De opdracht:
Geef uit de tekst over schoolbesturen hieronder letterlijk het stuk weer dat begint bij "Besturen in een" en doorloopt tot en met "professionele bestuurders nodig.".

Gegeven tekst:

****************************************

Scholen en schoolbesturen

Besturen in een dynamische omgeving 

Schoolbesturen zijn verantwoordelijk voor de ontwikkeling en uitvoering van onder meer onderwijskwaliteit, personeelsbeleid en huisvesting. Het onderwijs staat als sector voor grote uitdagingen op alle drie de gebieden. Dit vraagt van schoolbesturen dat zij een visie hebben op onderwijskwaliteit en een kwaliteitssysteem hebben om op te sturen. Dat zij met schoolbesturen in de regio, gemeenten en andere partners samenwerken op diverse terreinen. En dat ze via het voeren van strategisch personeelsbeleid voldoende en goed gekwalificeerd personeel kunnen aantrekken en behouden. Om deze uitdagingen het hoofd te bieden, zijn gedreven en professionele bestuurders nodig.

****************************************

Aangeleverde gegevens:
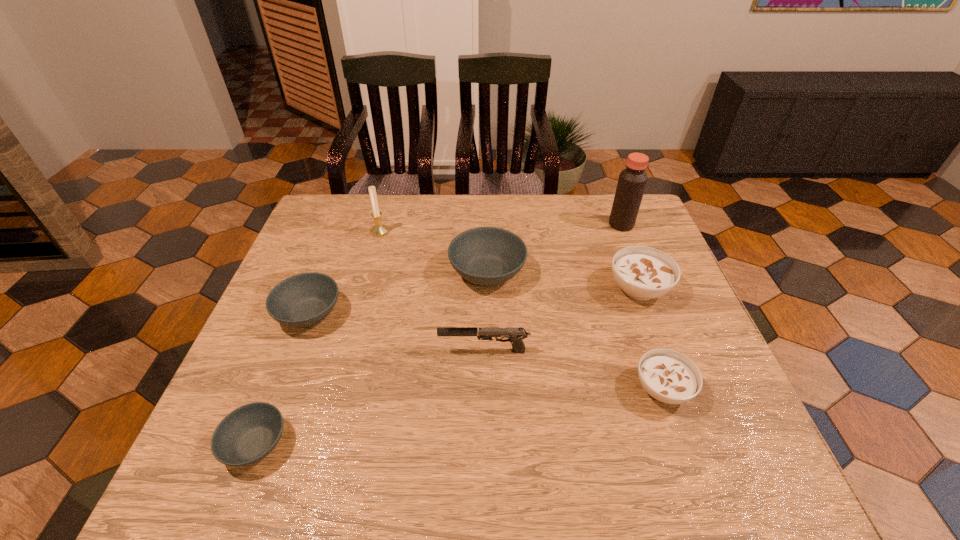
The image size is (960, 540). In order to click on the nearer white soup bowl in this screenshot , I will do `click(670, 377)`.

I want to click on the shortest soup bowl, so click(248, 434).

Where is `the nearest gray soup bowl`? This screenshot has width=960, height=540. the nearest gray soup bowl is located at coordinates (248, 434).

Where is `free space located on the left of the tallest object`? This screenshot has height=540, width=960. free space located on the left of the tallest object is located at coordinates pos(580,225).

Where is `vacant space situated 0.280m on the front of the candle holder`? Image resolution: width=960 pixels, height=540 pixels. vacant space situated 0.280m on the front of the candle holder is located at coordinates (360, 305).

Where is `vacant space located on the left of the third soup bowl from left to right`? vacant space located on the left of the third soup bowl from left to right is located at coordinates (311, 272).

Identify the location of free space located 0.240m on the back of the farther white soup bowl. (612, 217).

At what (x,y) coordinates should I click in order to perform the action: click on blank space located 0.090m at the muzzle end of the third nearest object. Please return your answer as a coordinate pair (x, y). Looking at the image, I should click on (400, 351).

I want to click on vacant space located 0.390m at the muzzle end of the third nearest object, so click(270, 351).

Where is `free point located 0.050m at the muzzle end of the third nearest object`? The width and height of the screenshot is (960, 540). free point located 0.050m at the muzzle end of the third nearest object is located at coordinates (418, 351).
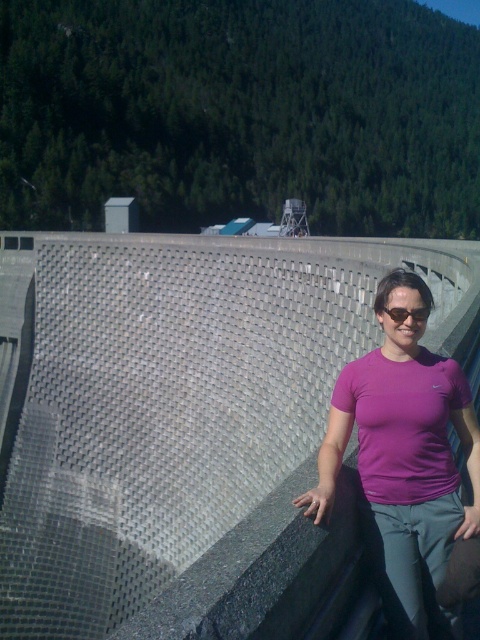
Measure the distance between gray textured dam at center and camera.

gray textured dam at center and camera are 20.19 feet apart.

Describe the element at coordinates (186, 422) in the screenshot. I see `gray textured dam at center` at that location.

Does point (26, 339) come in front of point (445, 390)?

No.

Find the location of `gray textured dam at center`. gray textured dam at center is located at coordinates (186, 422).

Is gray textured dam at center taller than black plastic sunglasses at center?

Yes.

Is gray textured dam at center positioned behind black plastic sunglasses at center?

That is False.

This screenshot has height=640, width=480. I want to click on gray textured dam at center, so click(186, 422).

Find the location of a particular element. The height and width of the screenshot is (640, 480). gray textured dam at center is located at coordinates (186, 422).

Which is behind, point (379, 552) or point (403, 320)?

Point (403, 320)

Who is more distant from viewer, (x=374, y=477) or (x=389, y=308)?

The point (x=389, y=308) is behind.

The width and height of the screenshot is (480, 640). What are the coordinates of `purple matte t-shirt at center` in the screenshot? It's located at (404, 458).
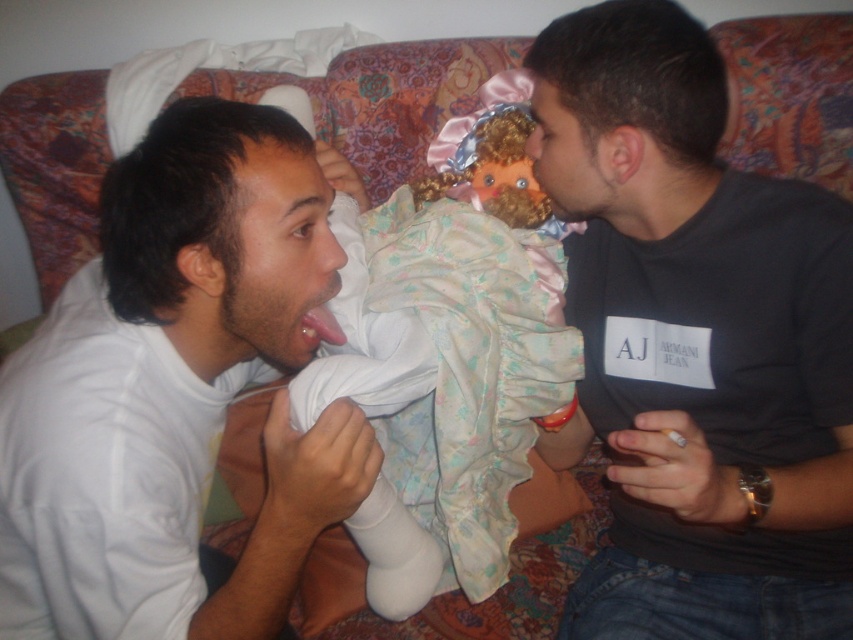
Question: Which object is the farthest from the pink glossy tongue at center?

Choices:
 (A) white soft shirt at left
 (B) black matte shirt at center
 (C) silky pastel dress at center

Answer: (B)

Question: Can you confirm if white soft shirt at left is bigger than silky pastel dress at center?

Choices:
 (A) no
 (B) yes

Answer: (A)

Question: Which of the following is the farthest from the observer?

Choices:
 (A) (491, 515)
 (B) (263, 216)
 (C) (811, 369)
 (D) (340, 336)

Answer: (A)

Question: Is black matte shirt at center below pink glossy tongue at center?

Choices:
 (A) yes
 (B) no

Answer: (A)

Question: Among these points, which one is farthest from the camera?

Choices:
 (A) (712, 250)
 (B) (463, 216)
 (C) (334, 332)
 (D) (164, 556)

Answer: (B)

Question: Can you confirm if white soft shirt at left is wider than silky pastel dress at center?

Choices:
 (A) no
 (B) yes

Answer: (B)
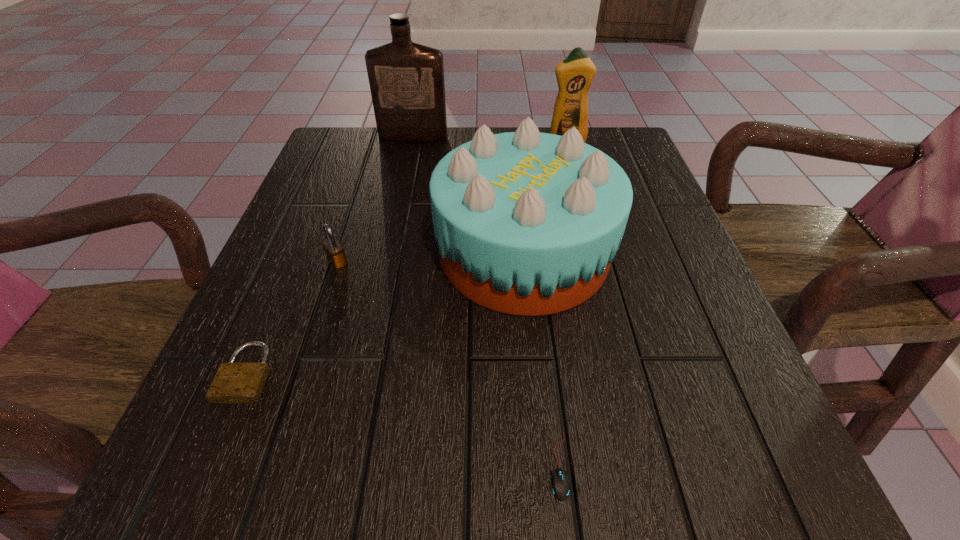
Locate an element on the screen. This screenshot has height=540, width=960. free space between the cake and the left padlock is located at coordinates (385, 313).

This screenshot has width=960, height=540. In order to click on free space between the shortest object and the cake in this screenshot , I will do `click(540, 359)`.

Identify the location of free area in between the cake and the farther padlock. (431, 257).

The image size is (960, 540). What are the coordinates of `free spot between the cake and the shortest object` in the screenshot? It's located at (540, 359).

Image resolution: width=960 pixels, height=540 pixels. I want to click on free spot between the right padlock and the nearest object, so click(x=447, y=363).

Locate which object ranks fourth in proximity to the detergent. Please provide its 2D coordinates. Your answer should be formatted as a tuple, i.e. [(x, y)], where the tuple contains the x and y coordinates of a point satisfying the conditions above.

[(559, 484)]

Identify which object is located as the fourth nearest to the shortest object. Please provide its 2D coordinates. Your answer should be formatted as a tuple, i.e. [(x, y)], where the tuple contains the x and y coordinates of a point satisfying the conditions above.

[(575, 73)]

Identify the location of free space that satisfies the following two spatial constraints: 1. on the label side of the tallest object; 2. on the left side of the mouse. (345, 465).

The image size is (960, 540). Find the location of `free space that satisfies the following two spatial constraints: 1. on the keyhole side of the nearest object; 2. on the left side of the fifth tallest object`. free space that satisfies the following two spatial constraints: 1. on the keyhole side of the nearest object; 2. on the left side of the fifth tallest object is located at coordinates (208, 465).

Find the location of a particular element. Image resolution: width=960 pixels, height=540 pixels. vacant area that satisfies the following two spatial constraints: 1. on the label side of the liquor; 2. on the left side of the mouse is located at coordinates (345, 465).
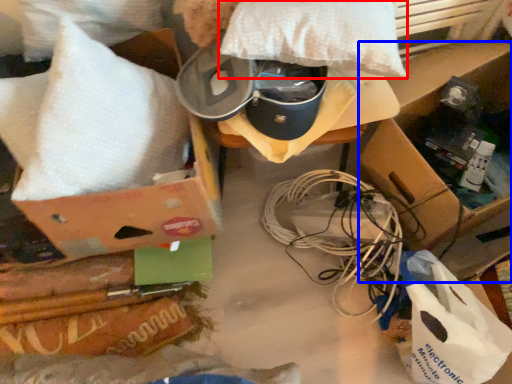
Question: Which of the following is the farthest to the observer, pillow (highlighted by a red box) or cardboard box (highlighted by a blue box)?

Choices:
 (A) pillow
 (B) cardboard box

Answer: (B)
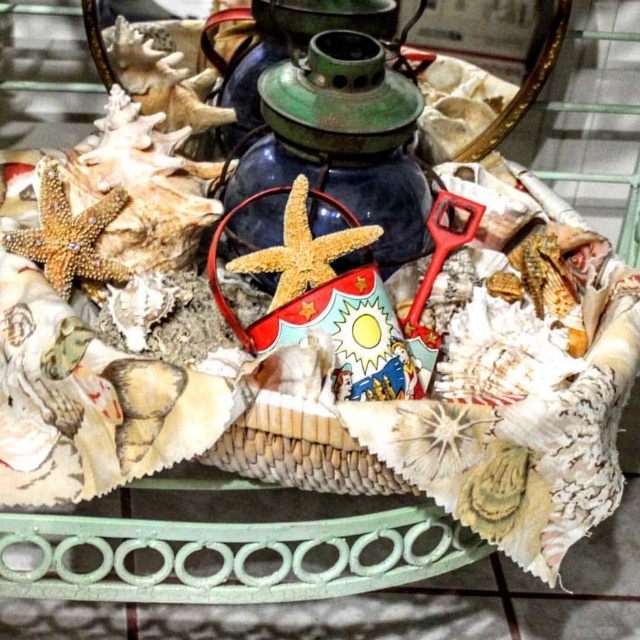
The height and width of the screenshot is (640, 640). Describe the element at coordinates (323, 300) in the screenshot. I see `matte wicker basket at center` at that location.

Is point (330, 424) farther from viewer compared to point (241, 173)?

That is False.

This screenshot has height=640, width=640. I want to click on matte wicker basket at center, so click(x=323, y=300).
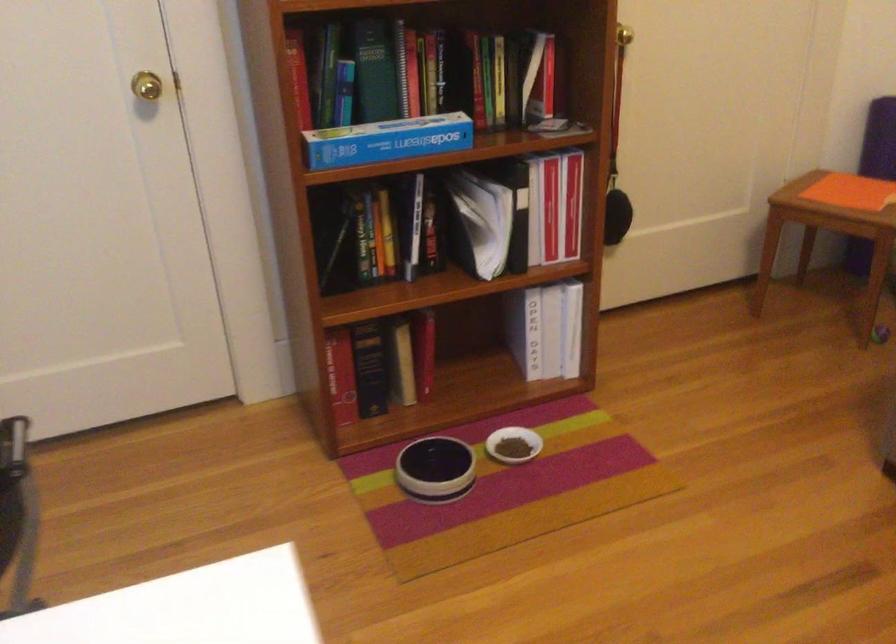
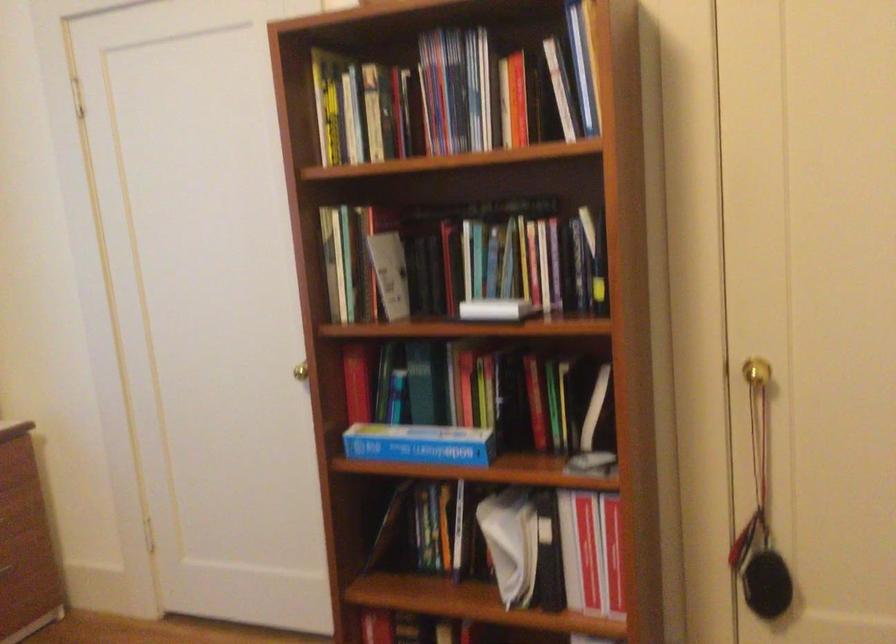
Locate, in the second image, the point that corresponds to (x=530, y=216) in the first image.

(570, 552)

****************************************

Uitgewerkte opdracht:
Besturen in een dynamische omgeving 

Schoolbesturen zijn verantwoordelijk voor de ontwikkeling en uitvoering van onder meer onderwijskwaliteit, personeelsbeleid en huisvesting. Het onderwijs staat als sector voor grote uitdagingen op alle drie de gebieden. Dit vraagt van schoolbesturen dat zij een visie hebben op onderwijskwaliteit en een kwaliteitssysteem hebben om op te sturen. Dat zij met schoolbesturen in de regio, gemeenten en andere partners samenwerken op diverse terreinen. En dat ze via het voeren van strategisch personeelsbeleid voldoende en goed gekwalificeerd personeel kunnen aantrekken en behouden. Om deze uitdagingen het hoofd te bieden, zijn gedreven en professionele bestuurders nodig.